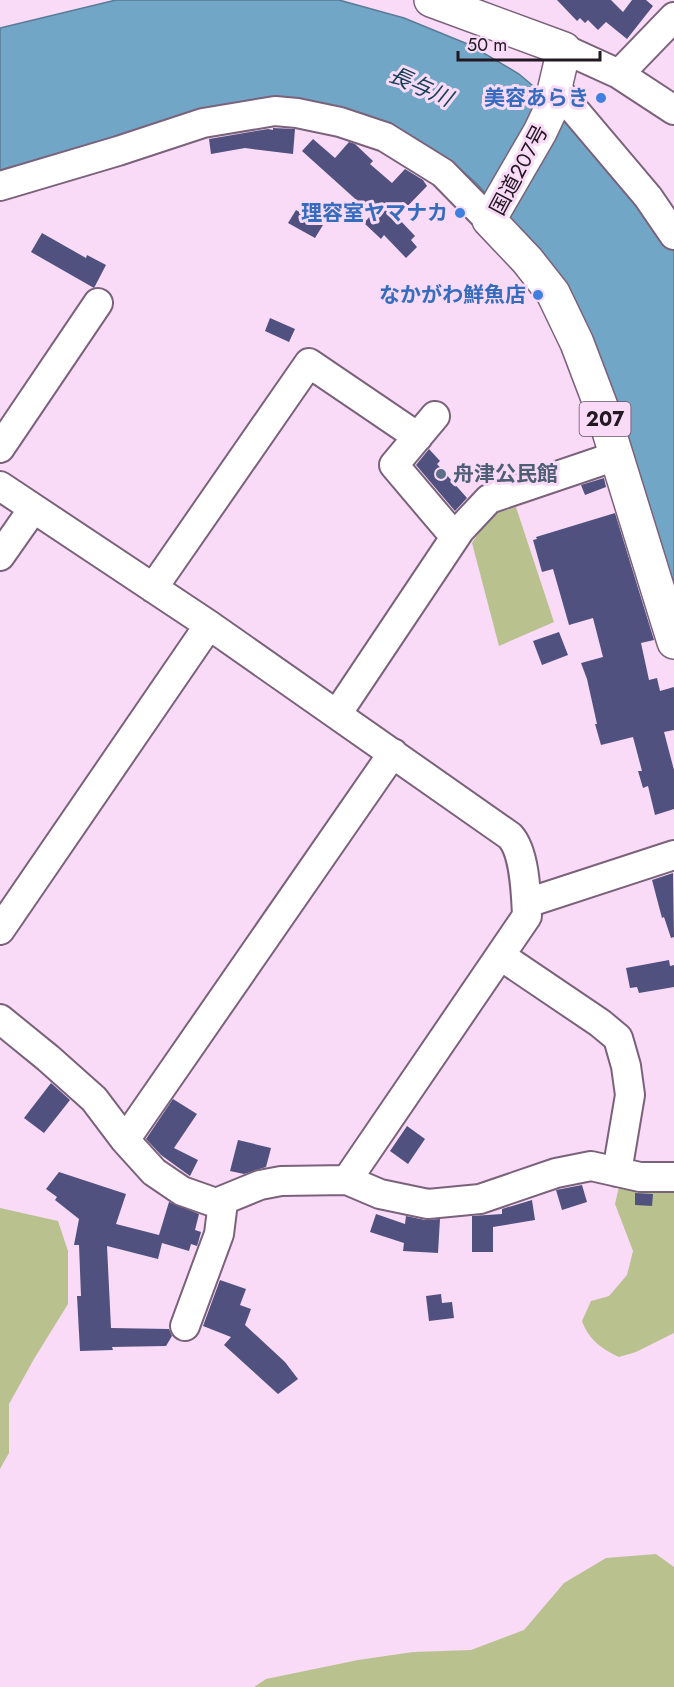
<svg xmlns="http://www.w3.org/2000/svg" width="674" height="1687" font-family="Jost,'Noto Sans JP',sans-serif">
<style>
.green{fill:#b9c28f}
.water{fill:#71a6c6;stroke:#597b95;stroke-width:1.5}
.building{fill:#50517e}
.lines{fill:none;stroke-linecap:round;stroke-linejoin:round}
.minor-casing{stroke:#7b627b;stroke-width:32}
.highway-casing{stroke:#7b627b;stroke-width:36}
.minor{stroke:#fff;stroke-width:28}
.highway{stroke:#fff;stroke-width:33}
.shop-dot{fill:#3f7fe0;stroke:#f9dbf8;stroke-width:2}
.service-dot{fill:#5c6f8a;stroke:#f9dbf8;stroke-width:2}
.labels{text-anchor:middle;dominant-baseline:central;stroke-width:6;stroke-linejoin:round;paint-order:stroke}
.shield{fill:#f9dbf8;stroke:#625262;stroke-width:1.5}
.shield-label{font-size:20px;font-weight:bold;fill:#221822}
.shop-label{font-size:21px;font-weight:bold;fill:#366cbe;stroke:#f9dbf8;text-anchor:end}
.street-label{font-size:21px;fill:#221822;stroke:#f9dbf8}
.service-label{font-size:21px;font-weight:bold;fill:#4e5e75;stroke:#f9dbf8;text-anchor:start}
.water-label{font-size:22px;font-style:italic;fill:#17435a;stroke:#f9dbf8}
</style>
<rect width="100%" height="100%" fill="#f9dbf8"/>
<path class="green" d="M516,507L554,622L499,646L472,543L491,515Z
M621,1178L674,1185V1333L636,1352L619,1357C602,1349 589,1340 582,1321L591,1301L609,1296L627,1275L633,1251L615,1204Z
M0,1208L58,1221L68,1251V1304L34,1359L9,1404V1453L0,1469Z
M656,1554L674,1567V1687H254L266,1679L358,1660L413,1652L471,1650L524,1630L564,1583L606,1558Z"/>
<path class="water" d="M116,0H339L404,18L470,45L519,74L571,118L674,251V606L526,237L476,183L450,160L417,142L277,104L0,181V28Z"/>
<path class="building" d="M557,0H611L623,12L632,0H646L653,6L627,39L606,22L598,30L588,20L585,23L580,18L577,21Z
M273,128L295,129L293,154L245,148L211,154L209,139L268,129L273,130Z
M313,139L335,158L349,142L355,144L373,161L370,164L392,183L405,169L423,180L427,186L397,217L415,236L411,240L417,247L406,258L384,235L381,239L364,223L372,214L302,151Z
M296,210L323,225L315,238L288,223Z
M42,233L86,258L87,255L106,265L94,288L31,252Z
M270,318L295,329L289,342L265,331Z
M429,449L440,461L437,464L467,498L455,511L416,465Z
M604,478L606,487L585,495L581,485Z
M615,513L654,640L641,643L649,680L657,678L660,691L674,687V730L664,732L674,770V809L655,815L648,786L643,788L638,771H642L633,737L601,745L595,724H597L587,679L581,663L603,657L593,618L569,625L553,569L542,572L533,540L537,539L536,537Z
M559,632L568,655L542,665L533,641Z
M673,873L674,937L671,938L664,917L662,918L652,880Z
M669,960L670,966L674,965V987L639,993L637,987L630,988L626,968Z
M51,1083L70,1100L44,1133L24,1118Z
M173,1099L197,1114L174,1148L198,1160L190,1176L161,1155L146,1139Z
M407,1126L425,1139L408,1164L390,1151Z
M238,1140L271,1148L266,1167L244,1174L230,1171Z
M59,1172L126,1194L116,1224L159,1235L169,1202L199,1214L195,1230L201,1232L198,1243L197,1246L191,1244L189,1251L162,1243L158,1259L107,1246L111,1328L169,1329L172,1336L166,1346L112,1347L113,1350L80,1351L77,1296H81L79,1245H74L79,1219L55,1200L57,1197L46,1189Z
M582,1185L587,1202L562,1210L556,1190Z
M635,1193L653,1194L652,1206L635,1205Z
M532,1200L535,1220L493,1227V1252H472V1216L502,1214V1209Z
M376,1214L405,1224L406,1216L425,1220L440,1219L438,1253L403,1251L404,1243L370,1232Z
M220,1280L246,1289L240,1305L251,1309L245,1325L285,1362L298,1379L278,1394L224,1345L231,1337L203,1326Z
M441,1294L442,1303L452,1302L454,1318L429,1321L426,1296Z"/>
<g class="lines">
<g class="minor-casing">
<path id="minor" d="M564,49L619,74L674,110
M619,74L674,17
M555,87L648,197L674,235
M0,186L118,151L203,123L275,111L297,113L340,122L385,137L443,173L489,220
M435,416L394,465L455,537
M0,448L98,303
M0,486L209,625L510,836C525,852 526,894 527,916L347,1180
M0,556L33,509
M153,588L309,363L418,437
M337,714L460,530L489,499L616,456
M527,903L674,855
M0,930L209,625
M501,956L600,1023L618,1038L626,1066L630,1095L617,1172
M0,1019L48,1058L94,1099L125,1140L154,1172L182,1191L216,1203L260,1185L281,1181L347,1180L380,1194L428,1204L480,1199L556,1173L591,1166L640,1177H674
M125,1140L393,753
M185,1326L219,1234L223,1202"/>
</g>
<g class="highway-casing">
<path id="highway" d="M431,0L564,49L549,113L540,132L489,220L527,260L553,293L577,343L602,409L674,642"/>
</g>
<use href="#minor" class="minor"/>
<use href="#highway" class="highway"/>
</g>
<g class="shop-dot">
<circle cx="601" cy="98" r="6"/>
<circle cx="460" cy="213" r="6"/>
<circle cx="538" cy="295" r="6"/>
</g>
<circle class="service-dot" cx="441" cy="474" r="6"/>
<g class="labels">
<rect class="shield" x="579.5" y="402" width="51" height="34" rx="4.5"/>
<g class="shield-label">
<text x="605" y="419">207</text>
</g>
<g class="shop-label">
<text x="589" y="98">美容あらき</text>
<text x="448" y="213">理容室ヤマナカ</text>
<text x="526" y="295">なかがわ鮮魚店</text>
</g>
<g class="street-label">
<text transform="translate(519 170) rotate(-62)">国道207号</text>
</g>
<g class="service-label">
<text x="453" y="474">舟津公民館</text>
</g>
<g class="water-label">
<text transform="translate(421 86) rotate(24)">長与川</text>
</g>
</g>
<path d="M458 51v9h142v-9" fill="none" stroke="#221822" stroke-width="3"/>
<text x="467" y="51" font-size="18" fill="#221822" stroke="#f9dbf8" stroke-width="4.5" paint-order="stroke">50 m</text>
</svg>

########################################

Find every line in the records that uses the string "lines", then copy it.

=== Result for this task ===
.lines{fill:none;stroke-linecap:round;stroke-linejoin:round}
<g class="lines">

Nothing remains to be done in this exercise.